The responsibility for work-force development in the United States has rested on the government's shoulders for at least a century, since the advent of public schools. This formal system of education replaced earlier systems in American history when students whose parents desired them to learn a trade other than their parents' took up apprenticeships. Informal schooling took place at home, depending on the household's ability and income level. Public schools were founded to prepare students to earn a living wage by providing them with skills such as reading and arithmetic. However, employers still typically provided vocational training on-the-job.

Traditional work-force development has been problem-focused. Economic development practitioners evaluated neighborhoods, cities, or states on the basis of perceived weaknesses in human-resource capacity. However, recent efforts view work-force development in a more positive light. Economic developers use work-force development as a way to increase equity among inhabitants of a region. Inner-city residents may not have access to equal education opportunities, and work-force development programs can increase their skill levels so they can compete with suburbanites for high-paying jobs.

Workforce development As of 2016 often takes a more holistic approach, addressing issues such as spatial mismatch or poor transportation to jobs. Programs to train workers often form part of a network of other human-service or community opportunities.

== Workforce Programs ==
Emerging trends in Adult and Career Education are progressively in line with programs aiming at improving people's earning potential and career options by means of workforce development projects. This all-encompassing strategy calls for public and private sector partnership involving local companies, trade groups, and educational institutions. Important services provided include industry-specific education, job ready training, career research, and development of vocational skills.

The focus on matching educational programs with the changing needs of the labor market guarantees that training paths are relevant and responsive to industry demands, therefore reflecting a major trend. Furthermore, there is increasing attention on giving people the means to identify job opportunities that fit their qualifications and interests, thereby enabling career development. As the economy continues to change, workforce development entities are prioritizing the creation of skilled labor pools to meet the competitive needs of businesses, highlighting the critical role of Adult and Career Education in fostering a skilled workforce.

[Dataset entries]

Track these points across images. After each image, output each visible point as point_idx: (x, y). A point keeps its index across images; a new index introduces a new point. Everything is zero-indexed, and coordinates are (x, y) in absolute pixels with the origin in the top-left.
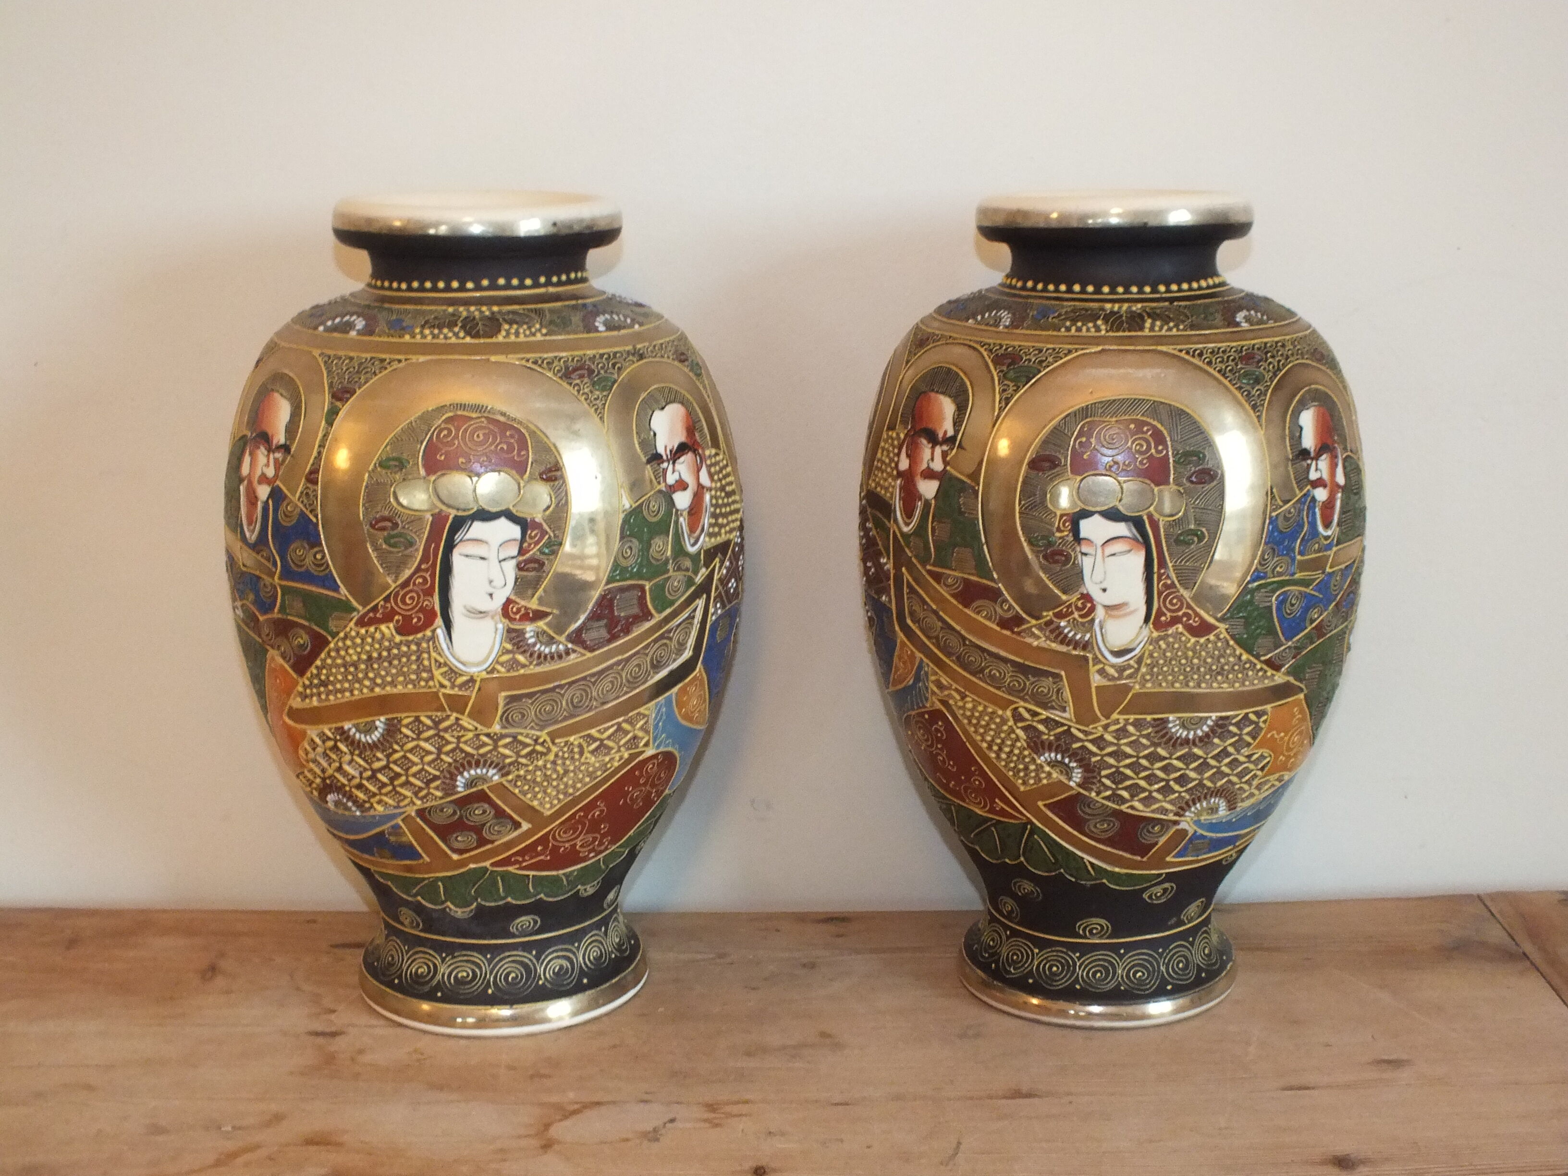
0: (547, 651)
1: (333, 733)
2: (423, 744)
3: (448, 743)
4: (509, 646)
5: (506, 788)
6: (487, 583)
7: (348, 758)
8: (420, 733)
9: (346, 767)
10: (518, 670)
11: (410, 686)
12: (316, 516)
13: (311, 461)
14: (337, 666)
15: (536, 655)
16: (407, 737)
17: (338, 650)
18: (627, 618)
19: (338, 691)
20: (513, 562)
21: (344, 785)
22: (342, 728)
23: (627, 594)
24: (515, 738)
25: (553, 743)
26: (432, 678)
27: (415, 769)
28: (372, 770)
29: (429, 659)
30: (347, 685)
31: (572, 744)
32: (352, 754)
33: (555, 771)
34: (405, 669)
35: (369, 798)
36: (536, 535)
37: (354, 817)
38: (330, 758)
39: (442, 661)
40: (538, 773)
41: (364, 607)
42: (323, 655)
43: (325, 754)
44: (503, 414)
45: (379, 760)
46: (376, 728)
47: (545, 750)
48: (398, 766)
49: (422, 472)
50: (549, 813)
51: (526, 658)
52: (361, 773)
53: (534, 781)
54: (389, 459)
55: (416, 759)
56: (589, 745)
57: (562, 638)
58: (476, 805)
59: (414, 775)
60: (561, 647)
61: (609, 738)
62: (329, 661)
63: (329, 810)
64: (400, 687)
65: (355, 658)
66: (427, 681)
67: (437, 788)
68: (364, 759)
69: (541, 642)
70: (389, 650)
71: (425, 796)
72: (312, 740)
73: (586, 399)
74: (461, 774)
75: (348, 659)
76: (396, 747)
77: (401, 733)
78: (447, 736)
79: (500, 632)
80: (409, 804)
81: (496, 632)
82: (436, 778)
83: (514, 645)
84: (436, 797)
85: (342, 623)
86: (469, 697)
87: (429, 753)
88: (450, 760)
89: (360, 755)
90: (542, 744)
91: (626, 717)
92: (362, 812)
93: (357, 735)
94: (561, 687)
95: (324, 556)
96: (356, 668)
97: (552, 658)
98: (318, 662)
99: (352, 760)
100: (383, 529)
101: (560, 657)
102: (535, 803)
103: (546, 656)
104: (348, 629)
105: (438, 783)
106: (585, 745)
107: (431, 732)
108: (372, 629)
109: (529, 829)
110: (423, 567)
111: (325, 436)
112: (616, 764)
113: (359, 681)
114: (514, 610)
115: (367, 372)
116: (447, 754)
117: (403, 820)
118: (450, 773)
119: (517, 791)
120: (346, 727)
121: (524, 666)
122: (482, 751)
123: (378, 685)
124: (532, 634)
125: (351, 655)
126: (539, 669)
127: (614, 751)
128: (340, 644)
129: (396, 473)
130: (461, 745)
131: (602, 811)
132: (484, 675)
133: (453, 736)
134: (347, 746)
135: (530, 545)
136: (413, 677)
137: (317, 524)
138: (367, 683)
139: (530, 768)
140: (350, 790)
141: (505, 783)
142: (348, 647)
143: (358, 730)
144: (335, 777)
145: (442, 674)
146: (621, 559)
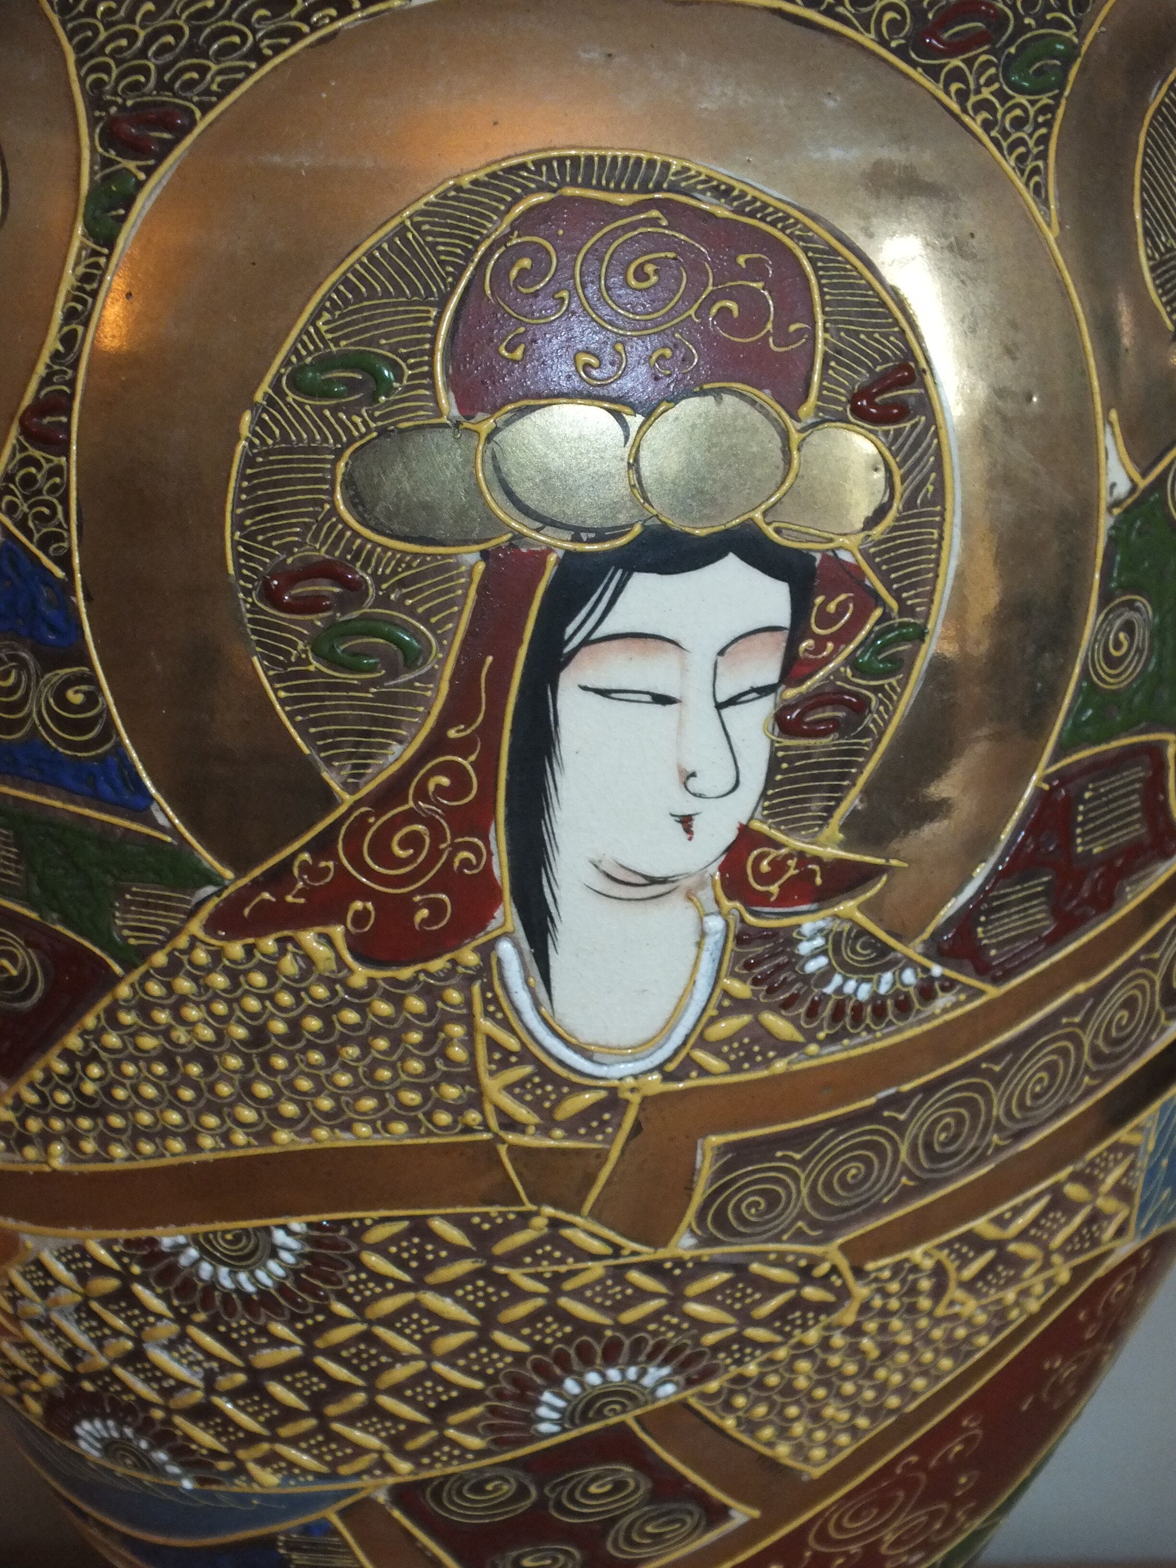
0: (864, 992)
1: (117, 1256)
2: (431, 1300)
3: (520, 1295)
4: (741, 989)
5: (697, 1414)
6: (674, 779)
7: (168, 1329)
8: (428, 1267)
9: (160, 1357)
10: (767, 1063)
11: (400, 1128)
12: (64, 562)
13: (41, 370)
14: (139, 1056)
15: (827, 1011)
16: (380, 1279)
17: (144, 1008)
18: (1107, 859)
19: (138, 1134)
20: (766, 706)
21: (147, 1405)
22: (153, 1242)
23: (1116, 781)
24: (739, 1268)
25: (859, 1272)
26: (476, 1101)
27: (400, 1373)
28: (249, 1369)
29: (469, 1043)
30: (174, 1117)
31: (915, 1268)
32: (182, 1320)
33: (854, 1351)
34: (385, 1074)
35: (233, 1446)
36: (842, 608)
37: (176, 1491)
38: (103, 1323)
39: (512, 1044)
40: (804, 1365)
41: (240, 872)
42: (90, 1021)
43: (83, 1312)
44: (723, 192)
45: (277, 1342)
46: (274, 1252)
47: (830, 1297)
48: (344, 1363)
49: (448, 403)
50: (817, 1472)
51: (794, 1021)
52: (209, 1379)
53: (788, 1390)
54: (325, 362)
55: (403, 1345)
56: (965, 1261)
57: (913, 950)
58: (592, 1471)
59: (396, 1391)
60: (909, 976)
61: (1023, 1236)
62: (112, 1040)
63: (81, 1457)
64: (364, 1130)
65: (206, 1033)
66: (456, 1110)
67: (468, 1427)
68: (225, 1340)
69: (844, 965)
70: (326, 1013)
71: (427, 1450)
72: (39, 1265)
73: (987, 126)
74: (555, 1384)
75: (181, 1035)
76: (340, 1308)
77: (360, 1266)
78: (517, 1276)
79: (712, 943)
80: (368, 1471)
81: (699, 945)
82: (468, 1397)
83: (756, 982)
84: (465, 1450)
85: (165, 919)
86: (601, 1156)
87: (453, 1326)
88: (524, 1347)
89: (209, 1328)
90: (824, 1282)
91: (1080, 1165)
92: (201, 1481)
93: (206, 1270)
94: (898, 1101)
95: (92, 698)
96: (209, 1066)
97: (879, 1012)
98: (74, 1042)
99: (183, 1337)
100: (312, 605)
101: (904, 1007)
102: (783, 1450)
103: (859, 1008)
104: (182, 942)
105: (476, 1411)
106: (951, 1266)
107: (464, 1266)
108: (269, 944)
109: (753, 1522)
110: (452, 733)
111: (86, 278)
112: (1033, 1306)
113: (216, 1107)
114: (765, 866)
115: (228, 50)
116: (512, 1329)
117: (343, 1514)
118: (516, 1380)
119: (729, 1423)
120: (167, 1242)
121: (785, 1048)
122: (629, 1317)
123: (288, 1123)
124: (819, 942)
125: (190, 1025)
126: (836, 1054)
127: (1029, 1271)
128: (155, 988)
129: (352, 409)
130: (564, 1302)
131: (968, 1442)
132: (654, 1083)
133: (537, 1277)
134: (165, 1297)
135: (821, 642)
136: (411, 1097)
137: (68, 587)
138: (247, 1114)
139: (782, 1353)
140: (167, 1422)
141: (694, 1402)
142: (183, 1000)
143: (206, 1254)
144: (116, 1379)
145: (509, 1089)
146: (1103, 668)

**WHAT TO DO**:
1) Answer these questions about the workforce development text:
(a) Which two skills are given as examples of what public schools provided students?
(b) What do economic developers use work-force development to increase among inhabitants of a region?
(c) Which important services do workforce programs provide?
2) Quote the workforce development text word for word, from "Traditional work-force development" down to "or community opportunities.".

**COMPLETED EXERCISE**:
1)
(a) Reading and arithmetic.
(b) Equity.
(c) Industry-specific education, job ready training, career research, and development of vocational skills.

2)
Traditional work-force development has been problem-focused. Economic development practitioners evaluated neighborhoods, cities, or states on the basis of perceived weaknesses in human-resource capacity. However, recent efforts view work-force development in a more positive light. Economic developers use work-force development as a way to increase equity among inhabitants of a region. Inner-city residents may not have access to equal education opportunities, and work-force development programs can increase their skill levels so they can compete with suburbanites for high-paying jobs.

Workforce development As of 2016 often takes a more holistic approach, addressing issues such as spatial mismatch or poor transportation to jobs. Programs to train workers often form part of a network of other human-service or community opportunities.